Investigation of nuclear reactor core thermal-hydraulic characteristics after partial loss of flow accident

Abstract

In normal operation conditions of nuclear power plants, the distribution of primary coolant between fuel channels would be considered almost uniform. When different number of Reactor Circulation Pumps (RCPs) are switched off, known as an abnormal condition, this uniform distribution is disturbed and different conditions occur for each channel depending on its position in the core. In this research, the normal and abnormal condition (with one or two tripped RCPs) for a VVER-1000/446 is investigated. For evaluation of the core neutronic calculations and thermal power distribution, USNRC’s PARCS system code is employed. Then a thermal-hydraulics module was developed for performing the T/H calculation of the core zone. The input velocity of each channel in abnormal condition was calculated based on developed CFD model in downcomer and lower plenum of Reactor Pressure Vessel (RPV) by ANSYS-CFX. The results show that, in normal operation, the hot channel is related to the central fuel assembly of the reactor core with the highest relative power equal to 1.29 and total power of 23.74 MW. In this case, the minimum inlet velocity, the maximum coolant outlet velocity, and the maximum fuel temperature are 5.6 (m/s), 330.96 (°C), and 1345.8 (°C), respectively. In the cases of operation with one and two tripped RCPs, the hot channel is related to the fuel assemblies with the lowest inlet velocities. The lowest velocities are 0.32 m/s, 0.24 m/s, and 0.22 m/s respectively for the condition with one tripped pump, two tripped pumps placed oppositely, and two tripped pumps placed contiguously. The hot channel numbers in these cases are 158, 102, and 90, respectively.
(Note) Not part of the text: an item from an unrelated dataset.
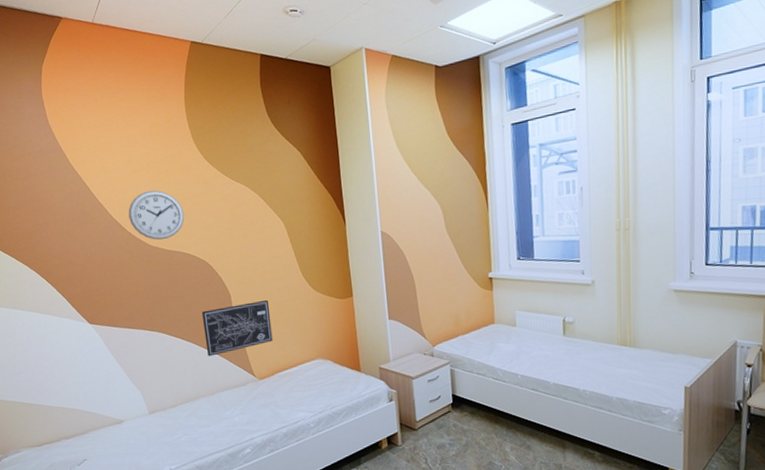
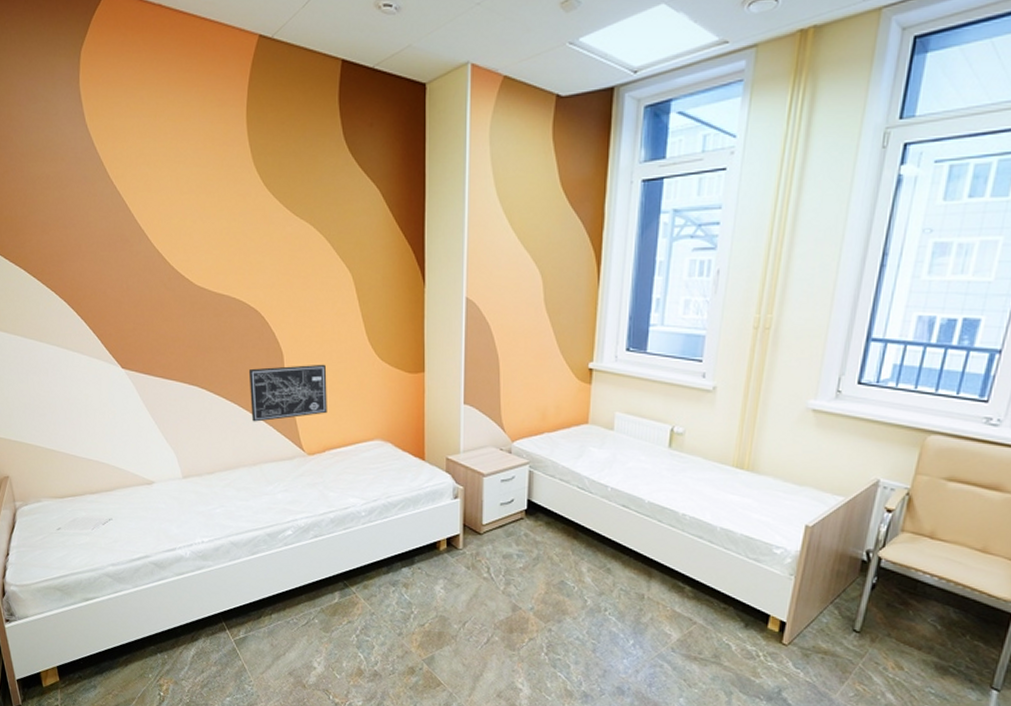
wall clock: present [128,190,185,240] -> none [172,218,237,280]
In these channel, the condition of outlet flow would be superheated, but the fuel temperature (1006.3, 1050.9, and 987.9) do not reach the maximum allowable margin. The study confirms the necessity of the coolant distribution consideration in OLCs as well as events that may disturb the symmetry of the coolant flow. It also showed that the lateral fuel assemblies are more at risk in this situation because of a significant reduction in coolant flow. Likewise, the investigations proved the safe continuation of the operation in PLOFA conditions with the preventive algorithm of the emergency protection system and without any need for immediate mitigation actions or operator intervention.